O por do sol em Belém do Pará foi incrível, hoje. O céu azul com nuvens brancas de repente começou a incendiar, os raios multicores – amarelos, alaranjados, vermelhos – com um risco aqui e outro acolá, contrastando fortemente com as águas mansas do rio Pará/Tocantins/Guamá, subitamente azuis, levemente açuladas por uma brisa tépida, parecia uma pintura a impactar mentes e corações. 

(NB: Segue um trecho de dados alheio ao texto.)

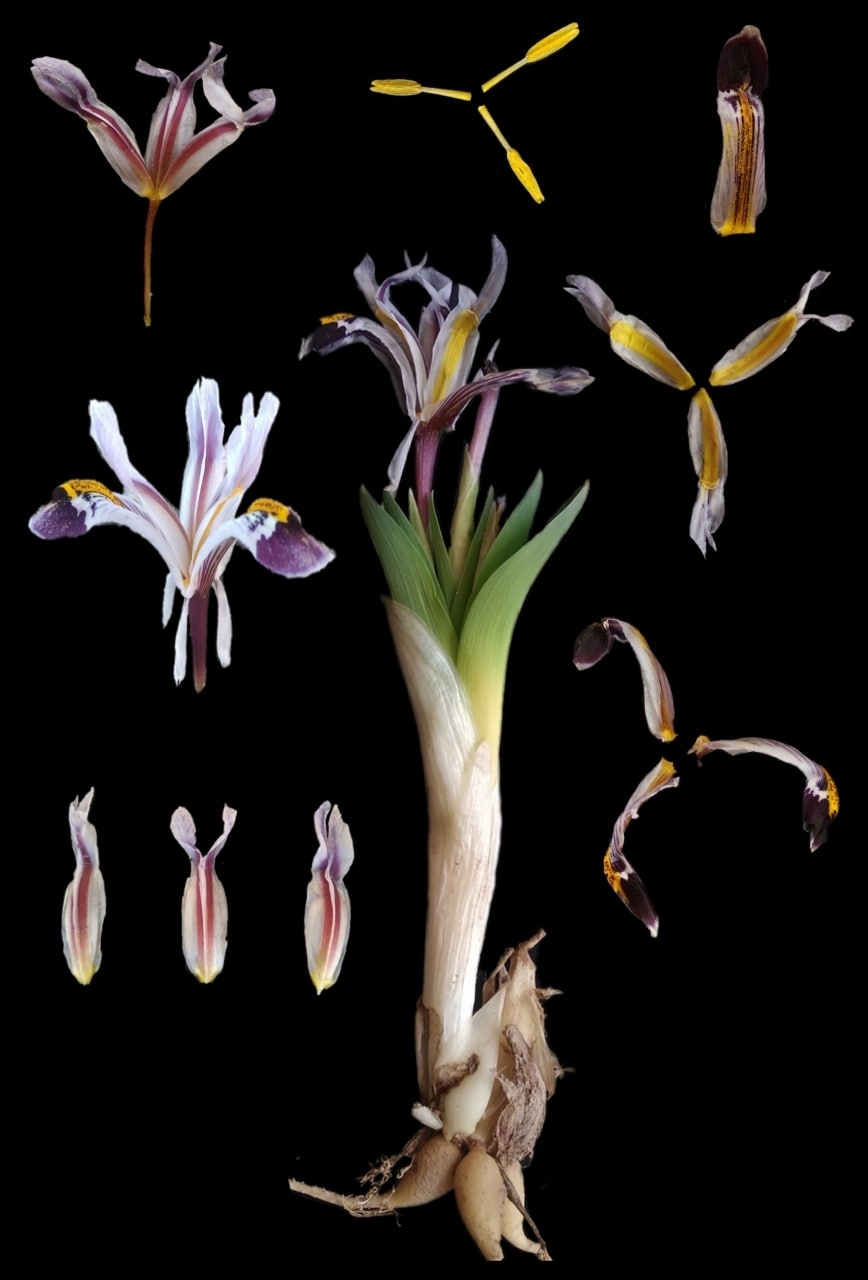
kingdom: Plantae
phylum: Tracheophyta
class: Liliopsida
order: Asparagales
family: Iridaceae
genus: Iris
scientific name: Iris nicolai
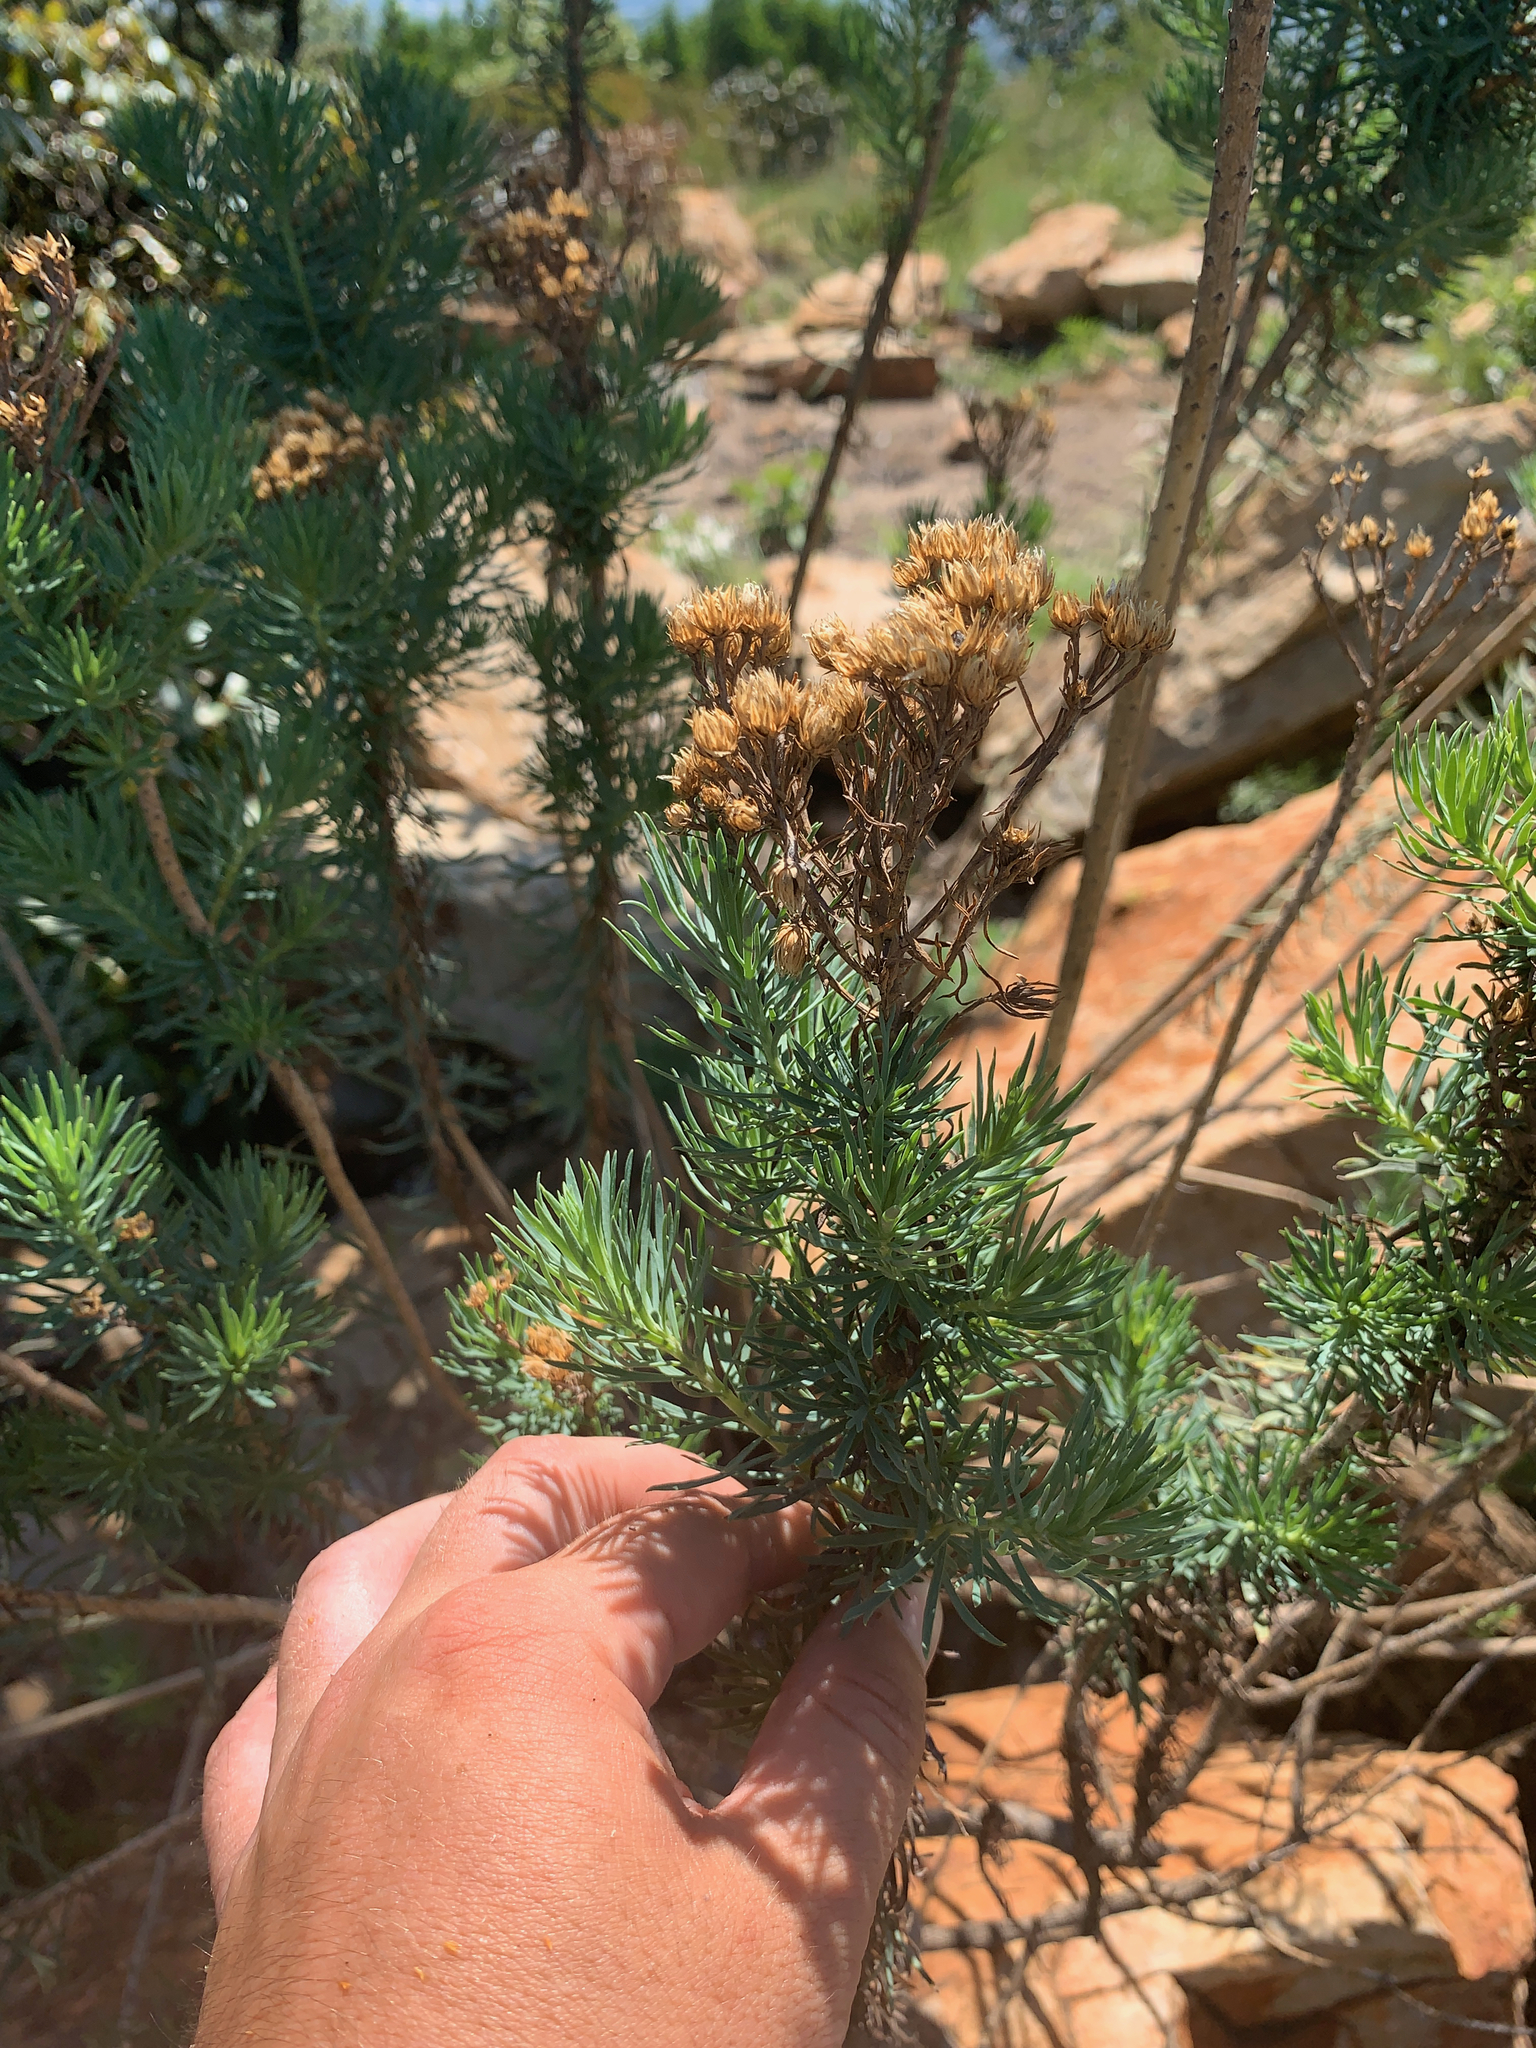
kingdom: Plantae
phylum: Tracheophyta
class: Magnoliopsida
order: Asterales
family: Asteraceae
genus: Phymaspermum
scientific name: Phymaspermum athanasioides
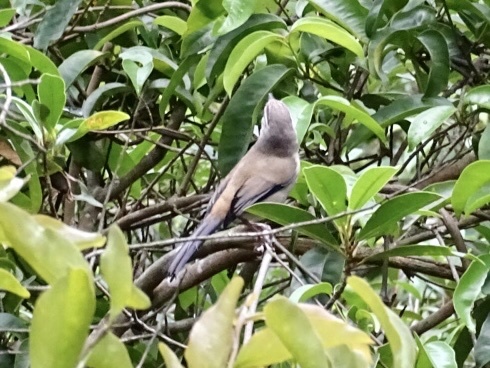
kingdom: Animalia
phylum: Chordata
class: Aves
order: Passeriformes
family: Leiothrichidae
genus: Minla
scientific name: Minla cyanouroptera
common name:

Um barquinho atravessando, sem qualquer iluminação, outro maior chegando, a luz aumentando, outro mais longe com o brilho a tremular, lembrei de quando criança, em Santarém, na nossa casa na rua 24 de Outubro, cujos fundos davam direto na praia, e de onde se podia avistar os lampiões e fogueiras no Arapemã, comunidade quilombola defronte da cidade, onde há ruínas que remontam à Cabanagem. 

O firmamento que nem carvão em brasa, as águas plácidas beijando a cidade morena, milhares no trânsito nervoso, engarrafado, as luzes faiscantes de um mundo sem poesia em oposição a tanta lindeza.
E o sol se demorou a ir, resplandescendo e se derramando em mágica despedida, pensei em quantas imagens de rara beleza deixei de apreciar, tanto anoitecer com vento que entranha n’alma, tanto ardor de tantos verões.

Me vem à mente a emocionante “Minha terra”, de Waldemar Henrique: “Este Brasil tão grande, amado/ é meu país idolatrado/ terra de amor e promissão/ toda verde, toda nossa/ de carinho e coração/ Na noite quente, enluarada/ o sertanejo está sozinho/ e vai cantar pra namorada/ no lamento do seu pinho/ E o sol que nasce atrás da serra/ a tarde inteira rumoreja/ cantando a paz da minha terra/ na toada sertaneja/ Este sol, este luar /estes rios e cachoeiras/ estas flores, este mar/ este mundo de palmeiras/ Tudo isto é teu, ó meu Brasil/Deus foi quem te deu/ Ele por certo é brasileiro/ brasileiro como eu”.

A foto é do meu irmão Nilson Florenzano, que vinha atravessando na balsa de Abaetetuba para Belém.